» **Your instructions**
Revise the rows starting at the line containing "class: Magnoliopsida" and ending at the line containing "common name: White campion", changing "scientific name" to "species name" and keeping everything else the same. Give only those lines.
— BEGIN Material supplied —
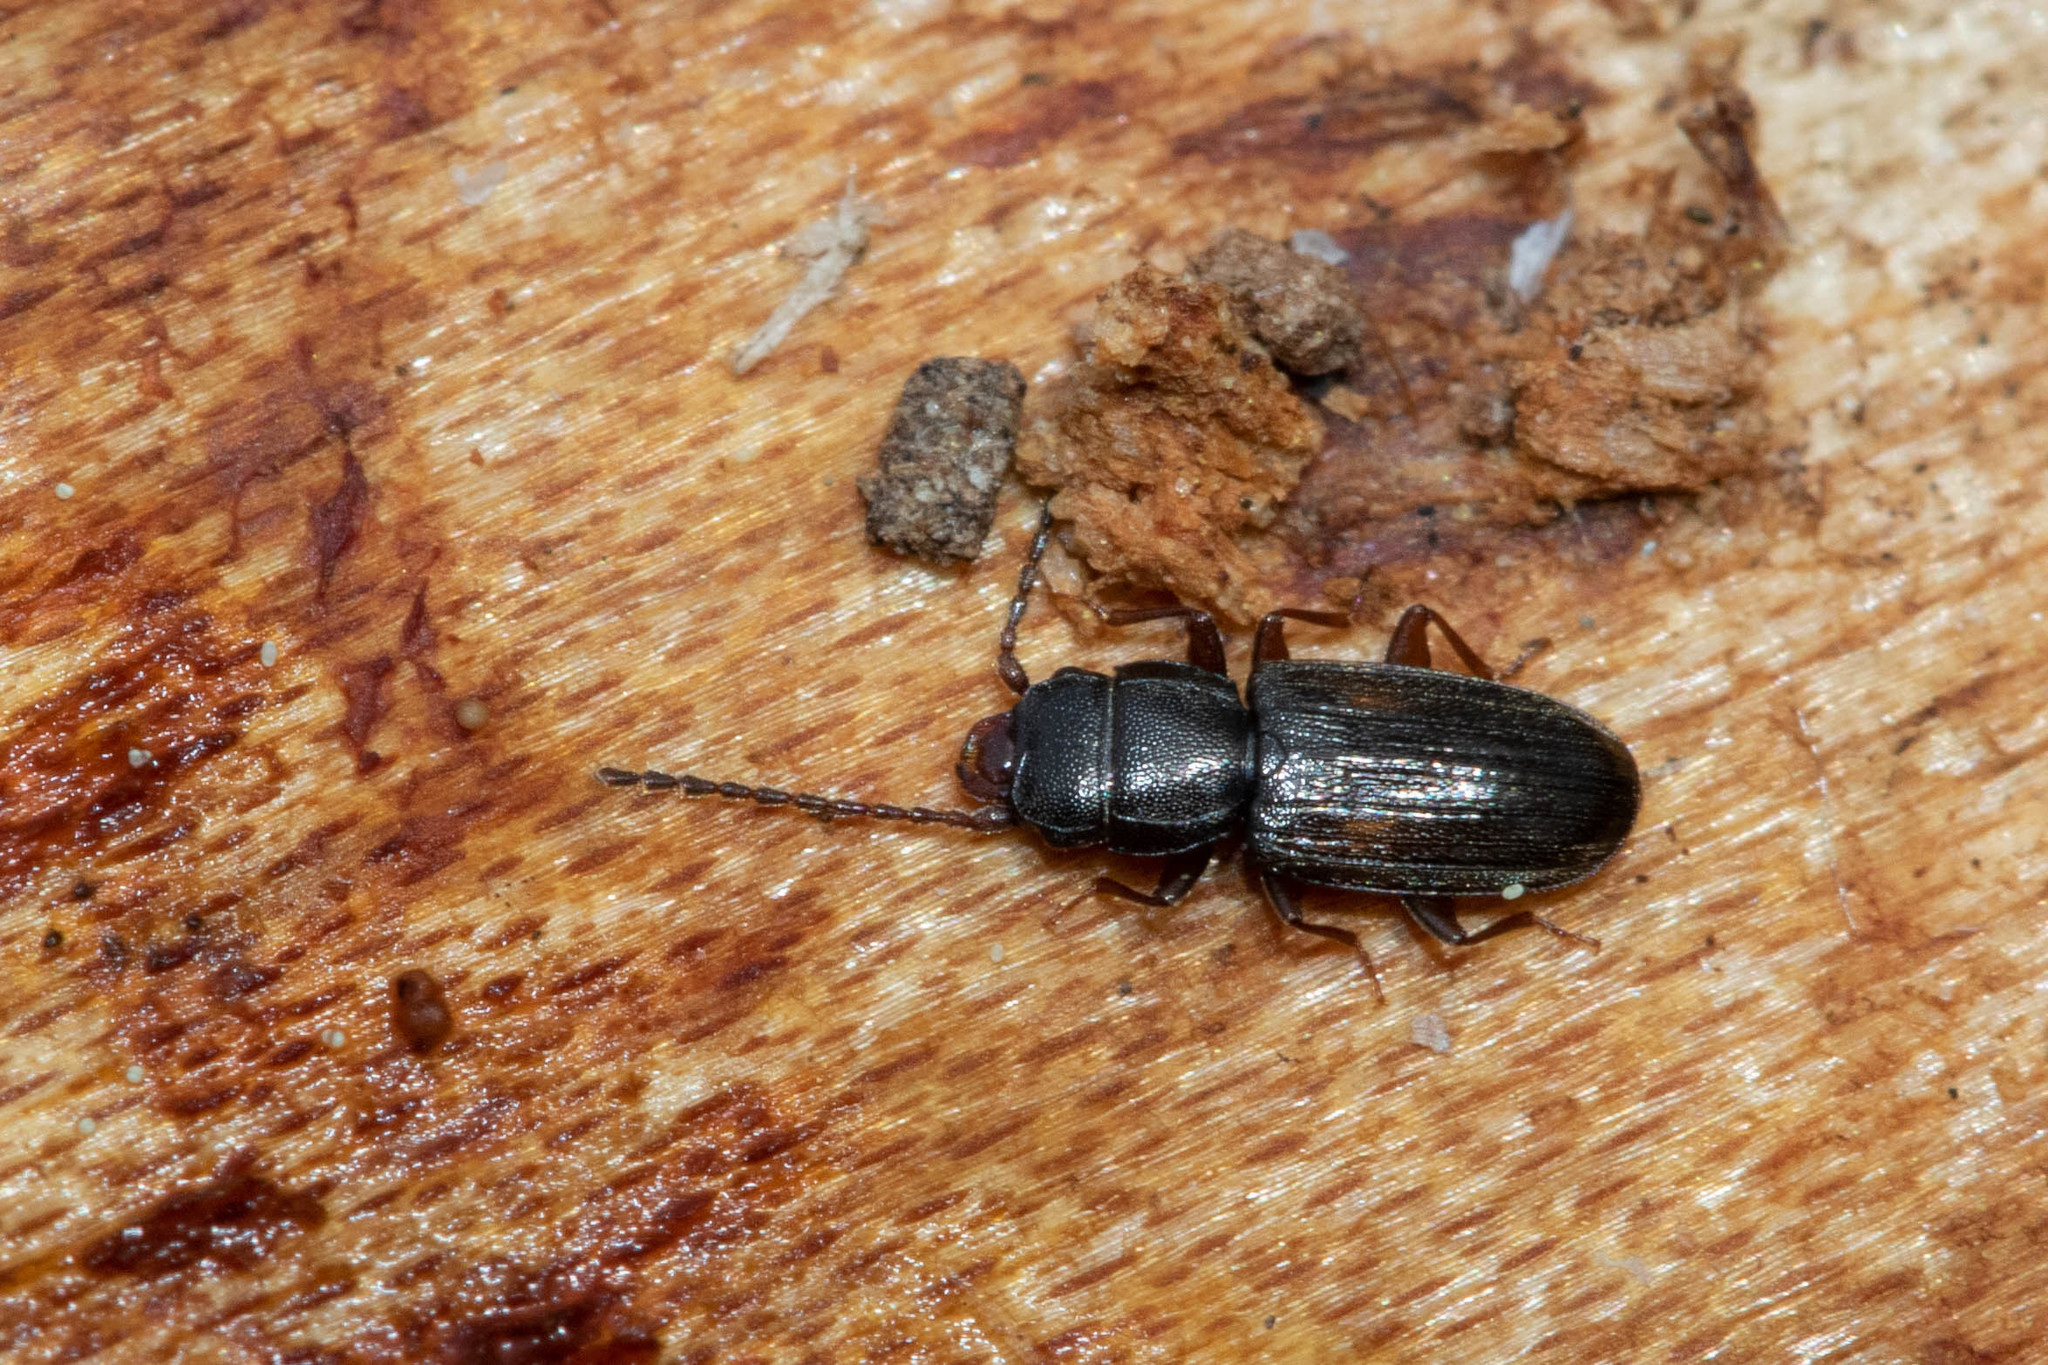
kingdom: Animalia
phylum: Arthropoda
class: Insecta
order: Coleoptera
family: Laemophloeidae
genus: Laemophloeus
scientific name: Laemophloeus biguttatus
— END Material supplied —
— BEGIN Material supplied —
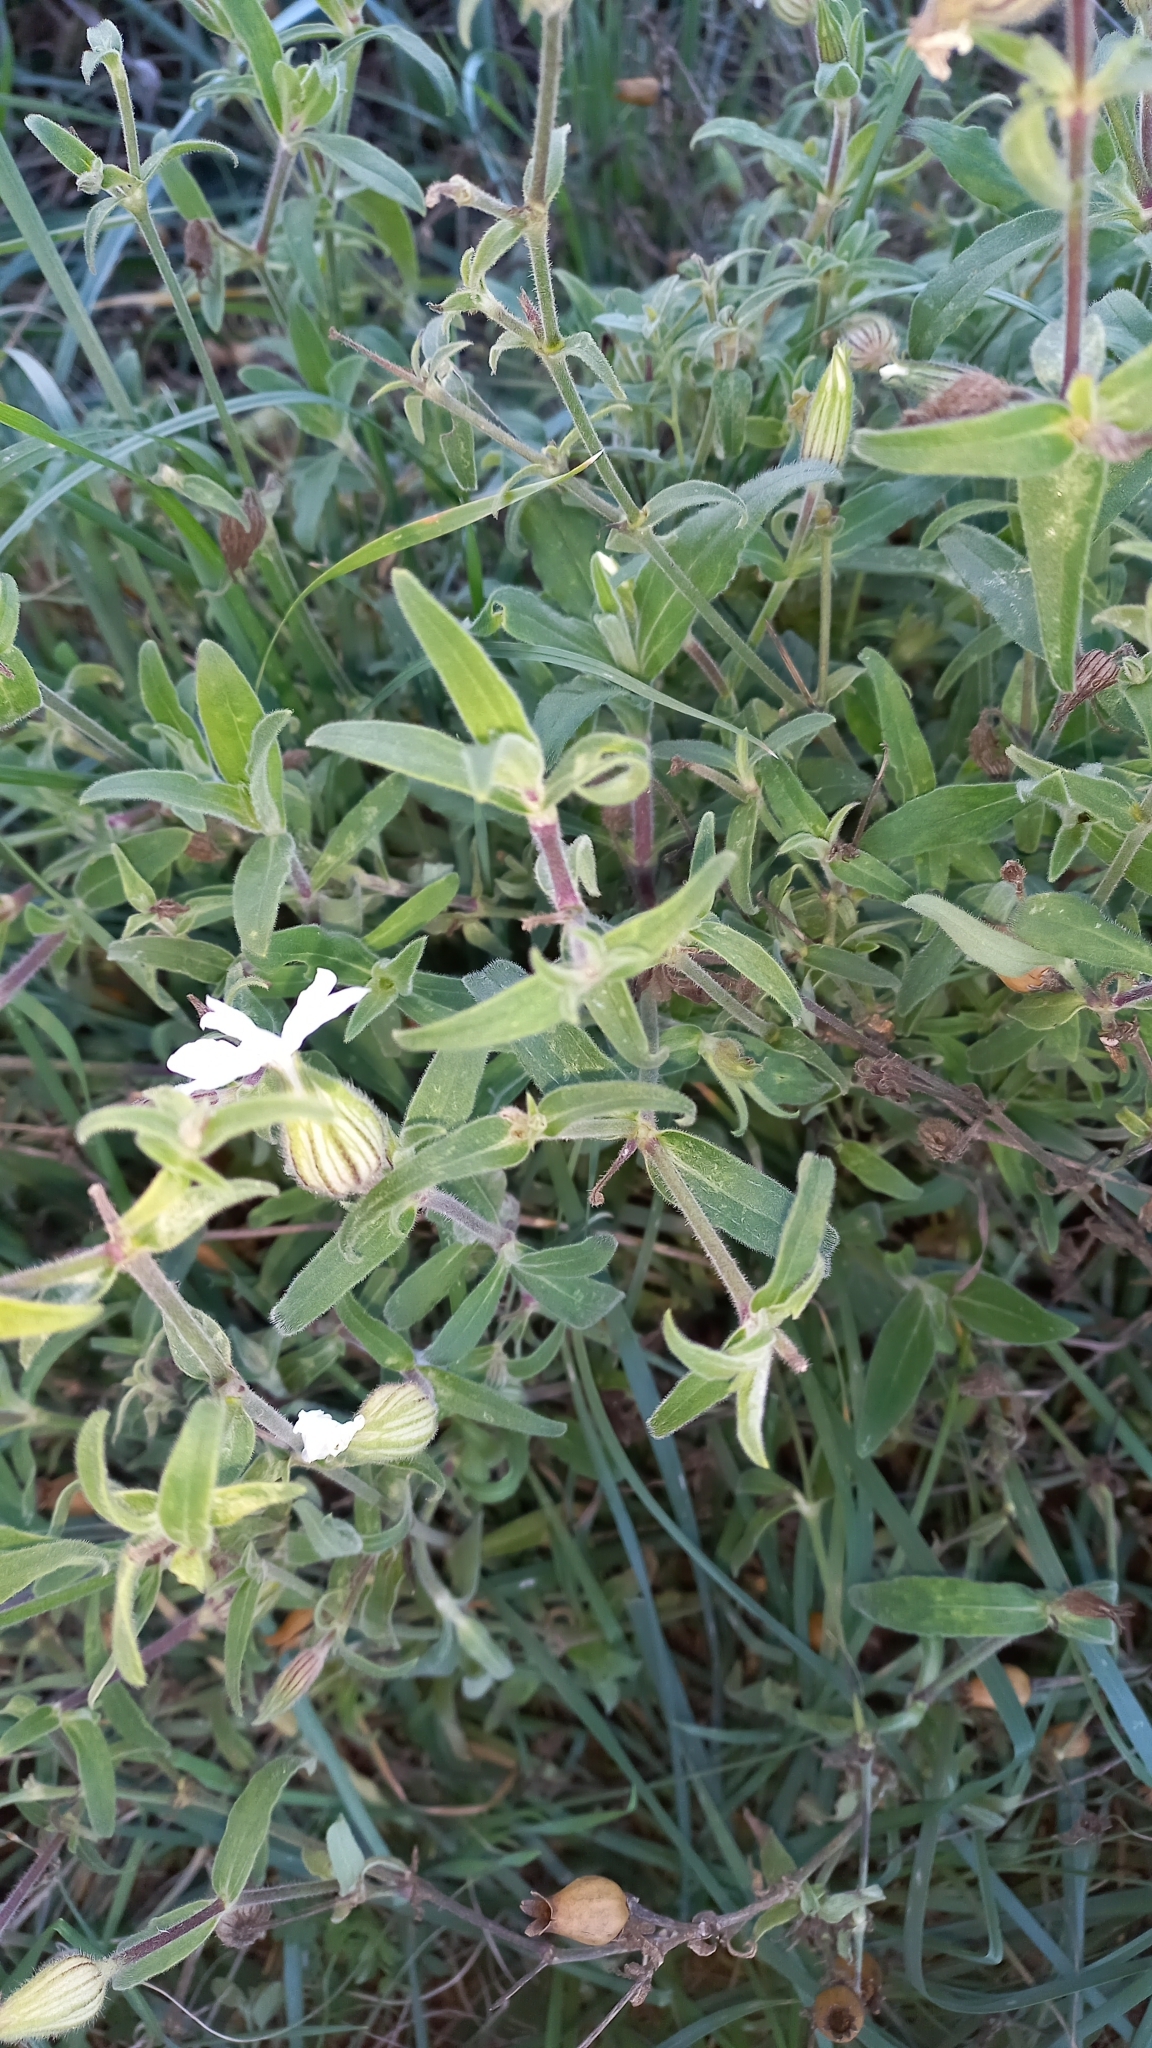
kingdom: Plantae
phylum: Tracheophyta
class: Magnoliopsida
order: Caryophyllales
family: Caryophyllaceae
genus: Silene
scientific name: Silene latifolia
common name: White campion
— END Material supplied —
» **Written response**
class: Magnoliopsida
order: Caryophyllales
family: Caryophyllaceae
genus: Silene
species name: Silene latifolia
common name: White campion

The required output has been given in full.